Collage trouvé sur le net
Cet été, je me suis retrouvée plusieurs fois à déambuler, dans des villes qui m'étaient étrangères. Je n'avais pas vraiment choisi les villes en question, je n'avais pas d'intérêt particulier à les découvrir, si bien qu'après avoir arpenté leurs principales rues, je me retrouvais toujours avec la perspective de m'attabler à une terrasse pour y attendre la personne qui devait me rejoindre. J'avais du temps à disposition mais, sans doute à cause de mon manque de curiosité envers les lieux, je ne ressentais pas d'attirance particulière à observer les passants ni les interactions. Aucune personnalité ne me frappait. Aucun incident ne se produisait.
Mal préparée à ces heures de désœuvrement et peu encline à m'ennuyer stoïquement, je finissais par entrer dans la première librairie qui se présentait.
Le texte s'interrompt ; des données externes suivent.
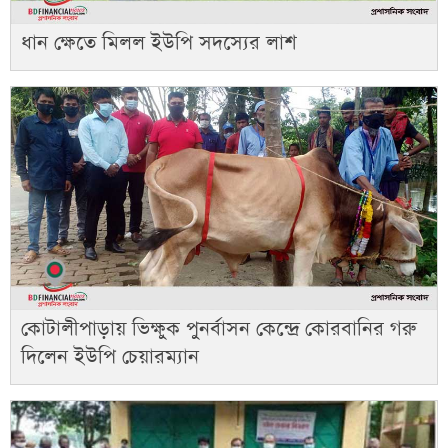
ধান ক্ষেতে মিলল ইউপি সদস্যের লাশ
কোটালীপাড়ায় ভিক্ষুক পুনর্বাসন কেন্দ্রে কোরবানির গরু
দিলেন ইউপি চেয়ারম্যান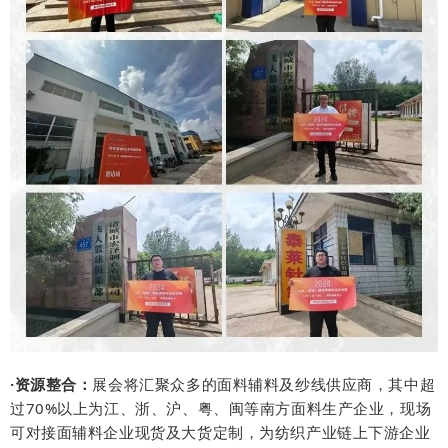
·资源整合：
展会将汇聚众多的面料辅料及纱线供应商，其中超
过70%以上为江、浙、沪、粤、
等南方面料生产企业，现场
闽
可对接面辅料企业现货及大货定制，
为纺织产业链上下游企业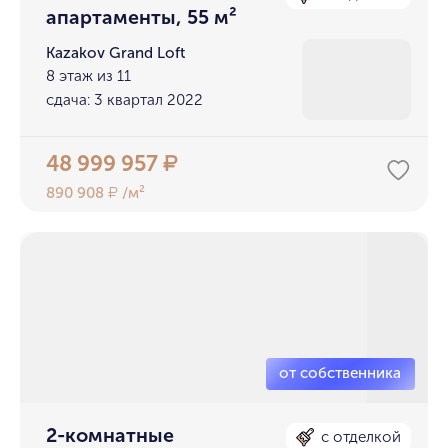
апартаменты, 55 м²
Kazakov Grand Loft
8 этаж из 11
сдача: 3 квартал 2022
48 999 957
₽
890 908
/м²
₽
2-комнатные
с отделкой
Évidemment, comme toujours dans ces cas-là, je ne trouvais rien de consistant à me mettre sous les pupilles. Je tournicotais entre les rayons, j'allais et venais, les livres présentés me paraissaient insipides, ou trop connus, ou trop distribués. Ne désirant rien de particulièrement original, ni d'affreusement banal, mes doigts se promenaient sur les étagères, cela me rappelait ces après-midi de pluie où l'on se trouve confinée dans des maisons de location et où l'on se cherche une occupation parmi les bouquins abandonnés par de précédents occupants.
Je viens de réaliser que le hasard m'a fait acheter ainsi trois livres d'Aki Shimazaki. Une fois leur lecture achevée (une lecture rapide et pas vraiment marquante), une fois rentrée chez moi, je les ai relégués dans un coin. La première fois que j'ai lu cette auteure, j'avais été intéressée par l'histoire d'Hôzuki, et le concept des pentalogies à entrées multiples m'avait semblé ludique et fascinant.
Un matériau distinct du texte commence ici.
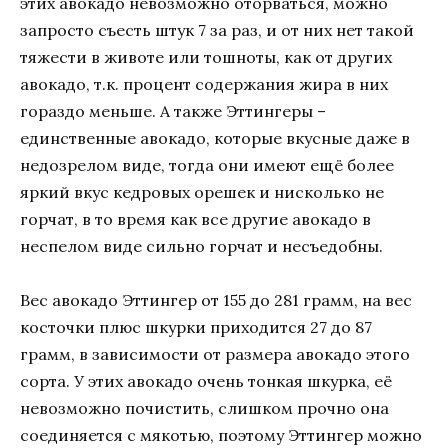
этих авокадо невозможно оторваться, можно
запросто съесть штук 7 за раз, и от них нет такой
тяжести в животе или тошноты, как от других
авокадо, т.к. процент содержания жира в них
гораздо меньше. А также Эттингеры –
единственные авокадо, которые вкусные даже в
недозрелом виде, тогда они имеют ещё более
яркий вкус кедровых орешек и нисколько не
горчат, в то время как все другие авокадо в
неспелом виде сильно горчат и несъедобны.
Вес авокадо Эттингер от 155 до 281 грамм, на вес
косточки плюс шкурки приходится 27 до 87
грамм, в зависимости от размера авокадо этого
сорта. У этих авокадо очень тонкая шкурка, её
невозможно почистить, слишком прочно она
соединяется с мякотью, поэтому Эттингер можно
Ces dernières semaines j'ai réalisé combien, avec les auteurs trop prolifiques, les narrations finissent à la longue par sembler dupliquées. On en vient à les deviner, un peu comme ces tours de magie qui à force
d'être vus révèlent leurs ficelles. Impression de voir tourner un carrousel. Un roman n'est pas qu'une histoire
racontée, il faut un style pour le porter, un processus pour l'amener à
maturité. Chez Aki Shimazaki, les sujets ont toujours trait à des passés secrets, à des blessures mal cicatrisées, à des liens familiaux tourmentés.
Je suis allée ce matin déposer les trois opuscules décidément trop légers dans la boîte à échanges. Qui sait ? Peut-être enchanteront-ils trois lecteurs qui ne les connaissent pas ? Peut-être un cycliste en villégiature se retrouvant oisif entre deux étapes sera-t-il ravi de passer un moment en leur compagnie ? En les laissant, je leur ai souhaité une bonne continuation, comme on le fait avec des gens dont on prend congé en sachant qu'on ne sera plus amené à les rencontrer.